Records drawn from a dataset:
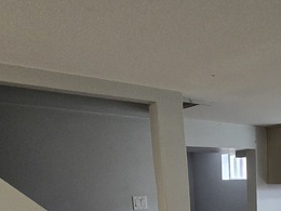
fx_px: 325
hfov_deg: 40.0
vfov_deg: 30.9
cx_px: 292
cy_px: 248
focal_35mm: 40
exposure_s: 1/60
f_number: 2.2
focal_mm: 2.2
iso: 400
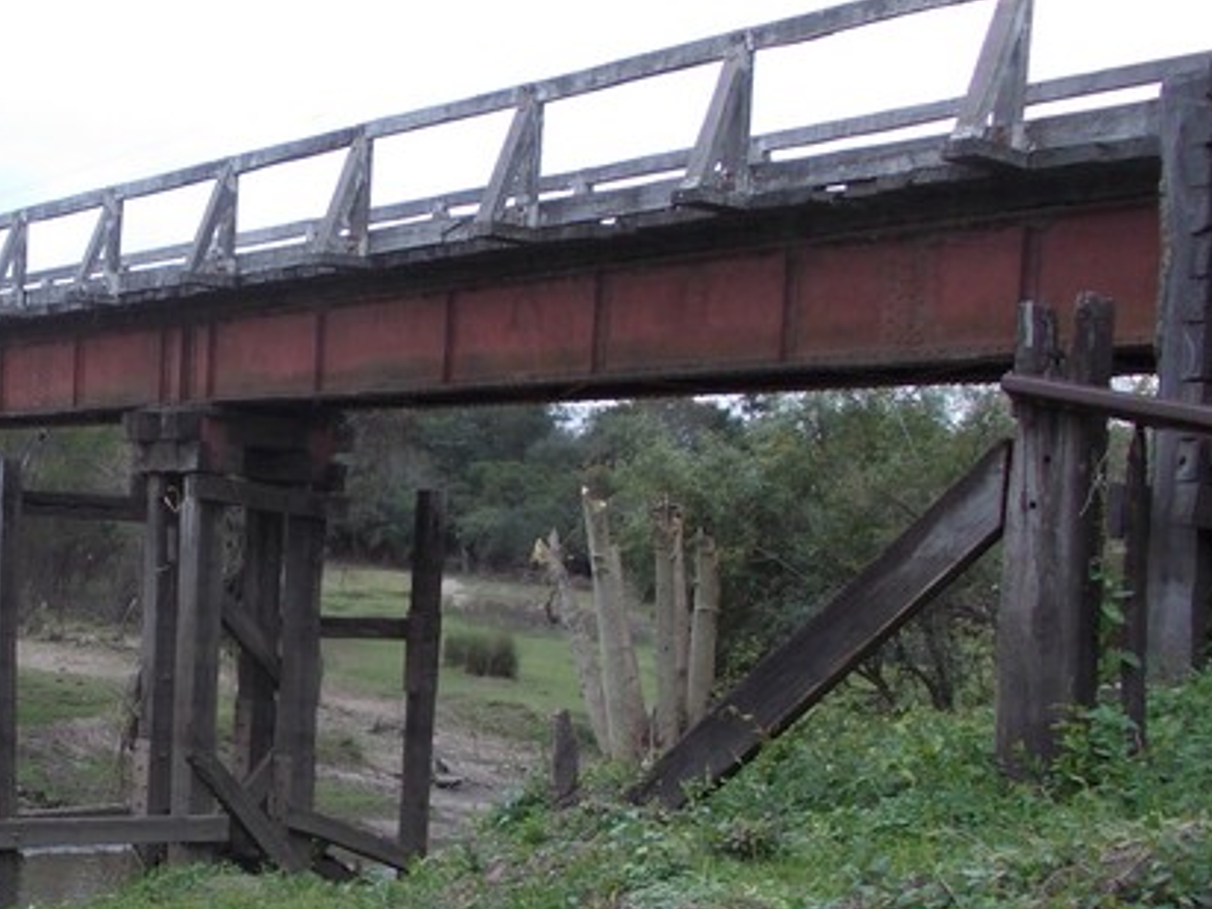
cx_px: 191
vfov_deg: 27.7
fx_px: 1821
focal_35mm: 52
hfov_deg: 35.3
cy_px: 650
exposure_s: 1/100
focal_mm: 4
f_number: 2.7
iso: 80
==
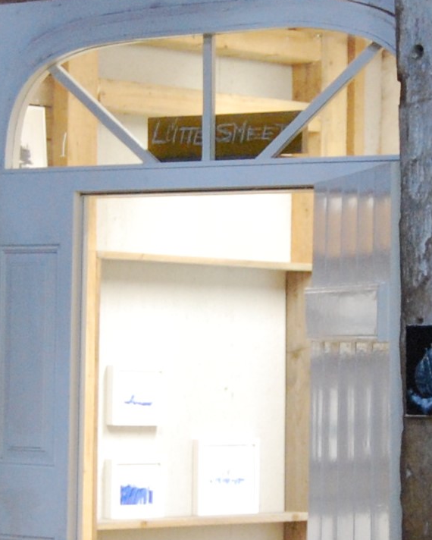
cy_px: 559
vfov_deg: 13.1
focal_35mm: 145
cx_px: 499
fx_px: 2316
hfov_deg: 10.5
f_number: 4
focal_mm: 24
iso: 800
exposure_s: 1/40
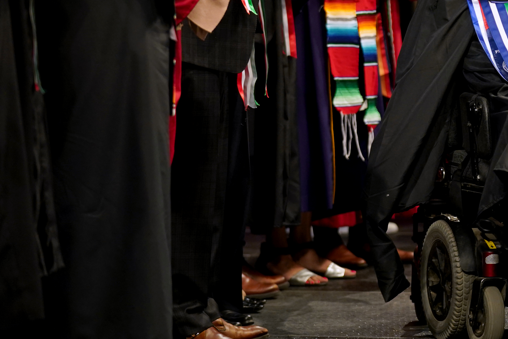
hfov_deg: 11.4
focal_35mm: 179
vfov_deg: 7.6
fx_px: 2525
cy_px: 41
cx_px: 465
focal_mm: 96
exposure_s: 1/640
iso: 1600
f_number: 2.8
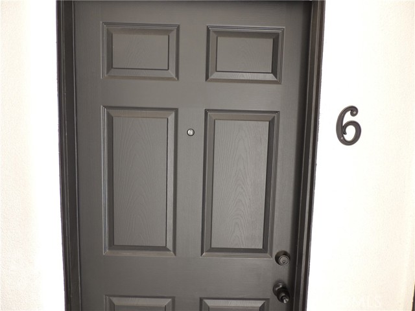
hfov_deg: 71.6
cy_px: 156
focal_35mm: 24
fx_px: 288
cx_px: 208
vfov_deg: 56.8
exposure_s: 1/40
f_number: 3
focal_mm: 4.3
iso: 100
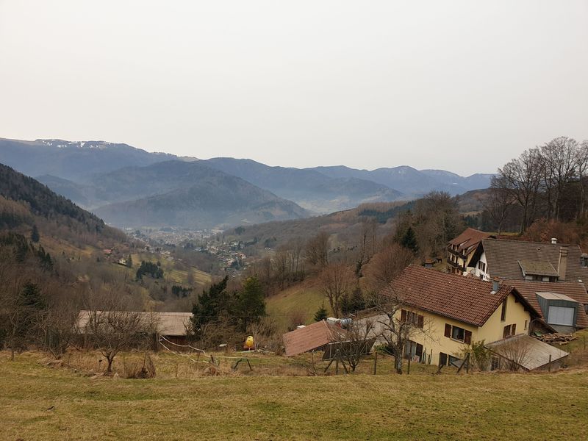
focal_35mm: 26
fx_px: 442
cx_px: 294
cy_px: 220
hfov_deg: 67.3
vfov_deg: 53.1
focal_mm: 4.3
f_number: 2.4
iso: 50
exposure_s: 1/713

* **Exercise instructions**:
Drop the pictures; return the lines above from the line containing "hfov_deg: 10.5" to the line containing "focal_35mm: 26", both included, exactly.

* **Answer section**:
hfov_deg: 10.5
f_number: 4
focal_mm: 24
iso: 800
exposure_s: 1/40
hfov_deg: 11.4
focal_35mm: 179
vfov_deg: 7.6
fx_px: 2525
cy_px: 41
cx_px: 465
focal_mm: 96
exposure_s: 1/640
iso: 1600
f_number: 2.8
hfov_deg: 71.6
cy_px: 156
focal_35mm: 24
fx_px: 288
cx_px: 208
vfov_deg: 56.8
exposure_s: 1/40
f_number: 3
focal_mm: 4.3
iso: 100
focal_35mm: 26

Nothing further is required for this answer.